Under the LEV standard, manufacturers doing business in Virginia must meet California’s exhaust emission standards starting with model year 2025 for passenger cars, light-duty trucks and medium-duty vehicles. The ZEV standard, which is based on a system of compliance credits, requires manufacturers to achieve a certain number of ZEV sales for the same vehicle categories and model years as the LEV standard.

Manufacturers must produce ZEVs and plug-in hybrids that will receive credits based on driving range. Included in the authorizing legislation is a requirement that the board allow manufacturers to establish a Virginia-specific account for ZEV credits that can be traded or sold. The Virginia-specific credits also may be used to meet up to 18% of the manufacturer’s program requirements in any given year.

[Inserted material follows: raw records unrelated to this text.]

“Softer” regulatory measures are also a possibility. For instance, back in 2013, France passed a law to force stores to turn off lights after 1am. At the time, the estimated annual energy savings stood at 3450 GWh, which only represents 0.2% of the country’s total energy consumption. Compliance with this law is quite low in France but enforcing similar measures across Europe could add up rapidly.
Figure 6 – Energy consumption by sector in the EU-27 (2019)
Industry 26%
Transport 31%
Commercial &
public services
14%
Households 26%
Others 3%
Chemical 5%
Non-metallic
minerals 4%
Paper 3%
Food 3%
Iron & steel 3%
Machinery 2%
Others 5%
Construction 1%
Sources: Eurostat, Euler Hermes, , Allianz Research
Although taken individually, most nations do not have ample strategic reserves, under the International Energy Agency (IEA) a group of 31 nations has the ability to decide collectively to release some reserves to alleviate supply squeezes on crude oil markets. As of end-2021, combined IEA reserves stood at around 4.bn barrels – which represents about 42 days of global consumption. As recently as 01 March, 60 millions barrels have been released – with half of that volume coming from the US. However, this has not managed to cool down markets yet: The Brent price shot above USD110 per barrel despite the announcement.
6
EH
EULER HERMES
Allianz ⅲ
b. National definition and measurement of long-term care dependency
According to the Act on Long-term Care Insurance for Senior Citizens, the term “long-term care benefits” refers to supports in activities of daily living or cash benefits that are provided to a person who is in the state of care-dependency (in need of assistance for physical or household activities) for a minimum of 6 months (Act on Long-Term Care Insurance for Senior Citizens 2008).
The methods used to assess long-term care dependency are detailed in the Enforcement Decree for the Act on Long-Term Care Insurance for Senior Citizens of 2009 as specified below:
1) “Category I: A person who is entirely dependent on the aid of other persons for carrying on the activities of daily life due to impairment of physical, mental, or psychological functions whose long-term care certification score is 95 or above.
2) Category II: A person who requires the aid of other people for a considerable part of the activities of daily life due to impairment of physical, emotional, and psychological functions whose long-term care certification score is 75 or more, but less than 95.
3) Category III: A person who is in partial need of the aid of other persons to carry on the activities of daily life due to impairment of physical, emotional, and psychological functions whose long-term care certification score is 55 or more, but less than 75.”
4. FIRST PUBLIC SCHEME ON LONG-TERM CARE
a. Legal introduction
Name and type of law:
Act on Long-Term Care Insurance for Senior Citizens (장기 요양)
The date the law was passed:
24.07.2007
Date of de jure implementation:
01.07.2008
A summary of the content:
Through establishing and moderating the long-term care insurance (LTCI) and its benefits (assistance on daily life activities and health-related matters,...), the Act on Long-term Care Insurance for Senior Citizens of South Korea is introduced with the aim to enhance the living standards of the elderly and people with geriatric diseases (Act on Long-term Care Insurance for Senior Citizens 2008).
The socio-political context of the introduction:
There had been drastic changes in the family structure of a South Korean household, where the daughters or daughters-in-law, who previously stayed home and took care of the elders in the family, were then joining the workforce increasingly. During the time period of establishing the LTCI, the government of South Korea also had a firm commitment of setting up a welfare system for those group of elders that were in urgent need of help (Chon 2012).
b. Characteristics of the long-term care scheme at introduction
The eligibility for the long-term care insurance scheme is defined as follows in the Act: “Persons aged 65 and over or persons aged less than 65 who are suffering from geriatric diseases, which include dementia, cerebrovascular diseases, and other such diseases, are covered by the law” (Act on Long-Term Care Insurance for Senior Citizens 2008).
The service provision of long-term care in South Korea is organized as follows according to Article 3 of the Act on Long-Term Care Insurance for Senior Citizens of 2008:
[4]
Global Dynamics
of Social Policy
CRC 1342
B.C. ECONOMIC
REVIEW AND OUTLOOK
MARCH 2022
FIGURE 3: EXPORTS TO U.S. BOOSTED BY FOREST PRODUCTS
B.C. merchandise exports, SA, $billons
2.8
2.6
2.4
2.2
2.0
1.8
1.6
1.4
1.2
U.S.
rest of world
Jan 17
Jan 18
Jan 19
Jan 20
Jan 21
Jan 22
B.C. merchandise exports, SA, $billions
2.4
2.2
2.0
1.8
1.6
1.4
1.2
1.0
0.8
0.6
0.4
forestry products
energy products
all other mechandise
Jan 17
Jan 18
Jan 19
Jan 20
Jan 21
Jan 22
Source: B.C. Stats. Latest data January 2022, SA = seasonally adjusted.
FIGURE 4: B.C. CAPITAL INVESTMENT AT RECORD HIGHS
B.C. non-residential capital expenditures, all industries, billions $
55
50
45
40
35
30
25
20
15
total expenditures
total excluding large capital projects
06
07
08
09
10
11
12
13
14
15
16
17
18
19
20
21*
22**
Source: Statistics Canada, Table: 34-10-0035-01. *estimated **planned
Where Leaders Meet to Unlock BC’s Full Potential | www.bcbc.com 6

A proposal by the California Air Resources Board (CARB) would allow manufacturers to transfer their ZEV credits among states as part of the Advanced Clean Cars II regulation under development. Interstate credit transfers would be allowed for model years 2026-2030. (See CARB Plan Would Allow Interstate Transfer of ZEV Credits.)

Speaking at the Dec. 2 meeting, Walton Shepherd, Virginia policy director with National Resources Defense Council, said the board’s vote would be “one of the most beneficial clean air actions” it has ever taken.

The benefits would not end with clean air, he said, adding that transportation fueling dollars will stay in state when consumers charge their EVs with Virginia-produced electricity.

“Around 2025 is when your average electric vehicle will cost the same as an internal combustion car,” he said. “In 2025 and beyond … it would literally be irrational to buy a gas-powered car because you will lose money every time you fuel your car with gas.”

Virginia joins 15 other states that have already adopted the Advanced Clean Cars regulation, according to CARB. The standards in Virginia will go into effect in January 2024.